C'est sans aucun doute la preuve de nos croyances au caractère sacré de la terre en particulier et des ressources naturelles en général et surtout la conviction que nos ancêtres avaient de notre dépendance de la nature.

Les tabous et les croyances constituaient la pierre angulaire de la gestion de toutes les ressources naturelles. Ils reconnaissaient la sagesse des médiums, le conseil avisé des anciens et la direction éclairée des chefs traditionnels, des chasseurs et guérisseurs.

La spiritualité (croyance que les ressources appartiennent aux ancêtres) chez le malien est une composante indispensable de la bonne utilisation des ressources, étant donné que c'est sa non-intégration dans l'approche occidentale qui a conduit à la grave dégradation des ressources.

Selon les savoirs traditionnels, c'est Dieu qui donne les ressources, on ne doit pas toucher à ce qu'on ne comprend pas ou à ce qu'on ne contrôle pas. De la même manière que les ressources proviennent de Dieu, les règles qui régissent leur utilisation sont établies par Dieu. Et c'est parce que Dieu est en nous et dans la nature que nous sommes une partie de cette nature. Notre vie est considérée comme étant soutenue par les ressources naturelles.
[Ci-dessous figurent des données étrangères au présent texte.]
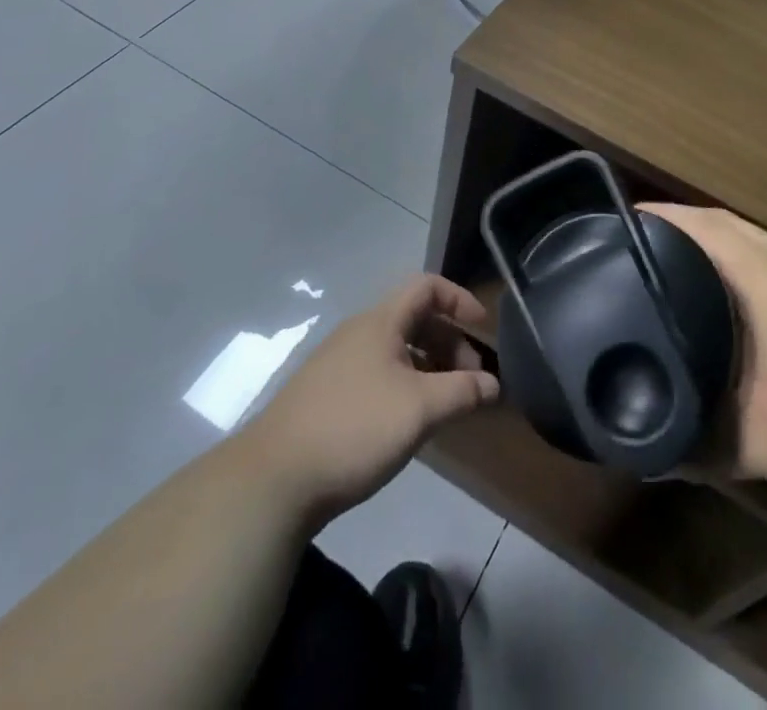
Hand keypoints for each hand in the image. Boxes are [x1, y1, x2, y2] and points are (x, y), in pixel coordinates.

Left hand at [240, 276, 499, 530]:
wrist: (272, 481)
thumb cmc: (354, 429)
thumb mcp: (419, 409)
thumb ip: (462, 392)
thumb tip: (494, 385)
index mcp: (380, 322)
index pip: (427, 286)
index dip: (459, 299)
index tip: (482, 329)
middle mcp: (358, 333)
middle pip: (414, 318)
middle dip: (449, 341)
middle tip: (469, 380)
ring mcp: (338, 364)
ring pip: (396, 349)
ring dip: (428, 366)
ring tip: (444, 403)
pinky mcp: (325, 396)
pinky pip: (378, 373)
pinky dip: (405, 384)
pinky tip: (408, 421)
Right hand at [646, 203, 766, 514]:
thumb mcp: (762, 441)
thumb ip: (702, 442)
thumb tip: (652, 450)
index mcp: (762, 272)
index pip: (695, 224)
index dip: (650, 219)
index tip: (607, 231)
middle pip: (719, 224)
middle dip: (672, 230)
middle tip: (625, 255)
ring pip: (747, 243)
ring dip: (706, 248)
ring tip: (665, 276)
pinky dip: (735, 269)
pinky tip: (726, 308)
On croit que la fertilité des sols et la fréquence des pluies dépendent de la vitalité de certaines espèces de la flore et de la faune. Le massacre des animaux sacrés, la destruction des arbres et des bois sacrés ne rencontrent que la désapprobation spirituelle qui se manifeste par les grandes sécheresses, les épidémies et les épizooties etc.

Les animaux comme les arbres n'étaient jamais massacrés ou détruits pour le plaisir ou pour des raisons commerciales comme c'est le cas actuellement. L'individu ou la communauté ne devait prélever que le strict nécessaire à ses besoins de consommation et médicinaux par exemple. Cette pratique est le fondement de l'exploitation rationnelle que les communautés faisaient de leurs ressources.

Dans la société traditionnelle, il n'y a pas libre accès aux ressources comme on peut le croire. En effet toutes les activités des individus et des groupes sont régies par une série de normes, de pratiques et croyances qui sont autant de moyens de limitation des abus. La notion de gratuité n'existe pas et les individus n'avaient pas le droit d'abuser des ressources.

Les pêcheries et les zones de chasse qui étaient en permanence sous la surveillance des génies des eaux ou de la brousse faisaient l'objet d'exploitation communautaire suivant des règles ésotériques rigoureuses dont le non-respect pouvait entraîner la mort du contrevenant.

La conception que l'homme se faisait de la forêt (source inépuisable de ressources), et le rôle de celle-ci dans la vie socioculturelle de la société ont donné naissance à des institutions traditionnelles qui protégeaient les rapports (règles d'utilisation des ressources) entre l'homme et la forêt.